Moulin Rouge Chanson-Along
Get it? Chanson-along? It's like "sing-along," but en français! Well, sort of! Halfway! Good times, good times, though, that's for sure! It's always good times with Moulin Rouge, especially when we get to chanson along! Hey, that reminds me, who else wants to chew on some razor blades? These ones are kinda rusty, but they should do fine. I got some Drano we can wash 'em down with, too! Good times. Good times! Bagdad Theater.

Never Let Me Go
Mark Romanek's adaptation of Kazuo Ishiguro's low-key sci-fi novel lends a chilly creepiness to its setting, a boarding school where clones (including Carey Mulligan, Keira Knightley, and Andrew Garfield) are raised and harvested for their organs. But the film doesn't know how to deal with the basic interiority of its most crucial themes. The amount of time the children spend at their boarding school, growing indoctrinated with and accustomed to the purpose of their existence, is given short shrift, and as a result a key concept—how horrific circumstances can come to seem perfectly normal—is jostled to the side by the bigger question of why the hell these attractive, healthy teenagers don't just run away.
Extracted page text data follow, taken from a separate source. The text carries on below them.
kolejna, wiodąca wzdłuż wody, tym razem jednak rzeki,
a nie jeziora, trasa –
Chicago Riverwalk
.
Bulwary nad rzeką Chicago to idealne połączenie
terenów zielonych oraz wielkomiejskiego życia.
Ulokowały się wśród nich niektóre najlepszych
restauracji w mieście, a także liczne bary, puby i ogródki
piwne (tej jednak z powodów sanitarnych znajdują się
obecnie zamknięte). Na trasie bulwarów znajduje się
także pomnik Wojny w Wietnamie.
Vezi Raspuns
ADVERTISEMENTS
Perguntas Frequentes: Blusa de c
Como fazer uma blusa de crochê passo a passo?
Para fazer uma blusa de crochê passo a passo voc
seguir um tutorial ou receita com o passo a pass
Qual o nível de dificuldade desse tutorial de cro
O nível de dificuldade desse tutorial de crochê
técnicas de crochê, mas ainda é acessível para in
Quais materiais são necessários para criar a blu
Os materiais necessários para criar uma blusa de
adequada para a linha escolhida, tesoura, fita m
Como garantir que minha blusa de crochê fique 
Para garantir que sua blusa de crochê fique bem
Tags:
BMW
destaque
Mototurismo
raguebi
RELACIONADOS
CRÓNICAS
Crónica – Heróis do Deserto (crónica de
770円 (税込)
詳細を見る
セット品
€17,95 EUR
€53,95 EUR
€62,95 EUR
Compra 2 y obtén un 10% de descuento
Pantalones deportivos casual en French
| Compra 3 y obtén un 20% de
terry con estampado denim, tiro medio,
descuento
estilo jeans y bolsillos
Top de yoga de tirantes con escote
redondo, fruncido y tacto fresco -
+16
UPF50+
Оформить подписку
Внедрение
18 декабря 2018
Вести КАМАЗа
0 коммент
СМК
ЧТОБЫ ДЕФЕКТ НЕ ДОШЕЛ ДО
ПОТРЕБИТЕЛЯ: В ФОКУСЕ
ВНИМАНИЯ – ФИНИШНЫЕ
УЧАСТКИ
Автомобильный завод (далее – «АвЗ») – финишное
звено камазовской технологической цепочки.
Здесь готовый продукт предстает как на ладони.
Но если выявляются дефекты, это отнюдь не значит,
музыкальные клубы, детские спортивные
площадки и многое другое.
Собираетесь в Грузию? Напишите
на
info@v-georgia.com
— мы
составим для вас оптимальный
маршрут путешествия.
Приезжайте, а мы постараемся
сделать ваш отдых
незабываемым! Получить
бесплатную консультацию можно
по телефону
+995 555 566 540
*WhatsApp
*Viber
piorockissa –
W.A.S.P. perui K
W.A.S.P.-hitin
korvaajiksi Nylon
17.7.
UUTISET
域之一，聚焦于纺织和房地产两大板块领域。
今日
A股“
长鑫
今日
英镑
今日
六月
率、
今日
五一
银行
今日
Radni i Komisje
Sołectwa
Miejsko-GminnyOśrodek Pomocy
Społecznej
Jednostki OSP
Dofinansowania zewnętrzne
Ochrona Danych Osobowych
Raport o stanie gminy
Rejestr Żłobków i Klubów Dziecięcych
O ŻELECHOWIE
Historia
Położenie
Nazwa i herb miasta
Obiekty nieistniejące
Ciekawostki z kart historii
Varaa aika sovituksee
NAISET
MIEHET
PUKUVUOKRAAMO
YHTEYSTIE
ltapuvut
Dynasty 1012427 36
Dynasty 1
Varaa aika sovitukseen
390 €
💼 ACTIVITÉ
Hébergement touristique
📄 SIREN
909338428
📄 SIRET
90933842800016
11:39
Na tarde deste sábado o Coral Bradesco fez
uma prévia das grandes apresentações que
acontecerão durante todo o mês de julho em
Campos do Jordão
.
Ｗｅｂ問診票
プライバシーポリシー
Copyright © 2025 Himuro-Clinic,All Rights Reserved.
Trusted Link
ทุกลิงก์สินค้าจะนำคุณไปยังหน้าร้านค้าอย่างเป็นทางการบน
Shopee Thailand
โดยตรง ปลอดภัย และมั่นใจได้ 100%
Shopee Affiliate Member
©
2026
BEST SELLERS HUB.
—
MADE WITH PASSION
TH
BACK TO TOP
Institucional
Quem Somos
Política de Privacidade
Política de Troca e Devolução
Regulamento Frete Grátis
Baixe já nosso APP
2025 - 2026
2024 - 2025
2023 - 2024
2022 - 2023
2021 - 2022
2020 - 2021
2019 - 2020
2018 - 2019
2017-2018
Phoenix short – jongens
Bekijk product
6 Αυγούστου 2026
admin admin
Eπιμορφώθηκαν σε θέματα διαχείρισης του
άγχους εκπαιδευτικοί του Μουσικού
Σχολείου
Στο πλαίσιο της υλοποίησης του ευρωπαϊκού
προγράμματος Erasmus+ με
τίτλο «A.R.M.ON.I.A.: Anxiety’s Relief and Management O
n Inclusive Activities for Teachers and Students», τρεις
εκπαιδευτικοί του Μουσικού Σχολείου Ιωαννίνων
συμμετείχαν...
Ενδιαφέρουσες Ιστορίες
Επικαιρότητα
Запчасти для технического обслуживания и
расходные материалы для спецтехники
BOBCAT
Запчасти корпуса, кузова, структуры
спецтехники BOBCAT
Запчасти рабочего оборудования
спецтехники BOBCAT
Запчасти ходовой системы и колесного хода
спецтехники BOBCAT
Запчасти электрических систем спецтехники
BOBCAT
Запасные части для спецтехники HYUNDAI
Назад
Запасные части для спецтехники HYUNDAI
ALISON HALLETT Fox Tower 10.

Nowhere Boy
See review this issue. Various Theaters.

The Peasant and the Priest
A film that "tells the story of two Italian men in their 80s whose ways of life have survived from medieval Italy to the present." Director in attendance; screens as part of the Northwest Film Center's Voices in Action: Human Rights on Film series. Northwest Film Center's Whitsell Auditorium.

Pushing the Elephant
An "intimate family drama set against the backdrop of the 1998 conflict in the Democratic Republic of Congo." Screens as part of the Northwest Film Center's Voices in Action: Human Rights on Film series. Northwest Film Center's Whitsell Auditorium.

Red
See review this issue. Various Theaters.

Stone
See review this issue. Fox Tower 10.

Suck My Flick
A night of homemade short films. More info: portlandfilm.org. Curious Comedy Theater.

Whiskey with Vodka
Andreas Dresden's "film within a film" is advertised as a "spirited, knowingly old-school celebration of thespian eccentricity and the volatile chemistry of moviemaking." Northwest Film Center's Whitsell Auditorium.

You Will Meet A Tall Dark Stranger
See review this issue. Fox Tower 10.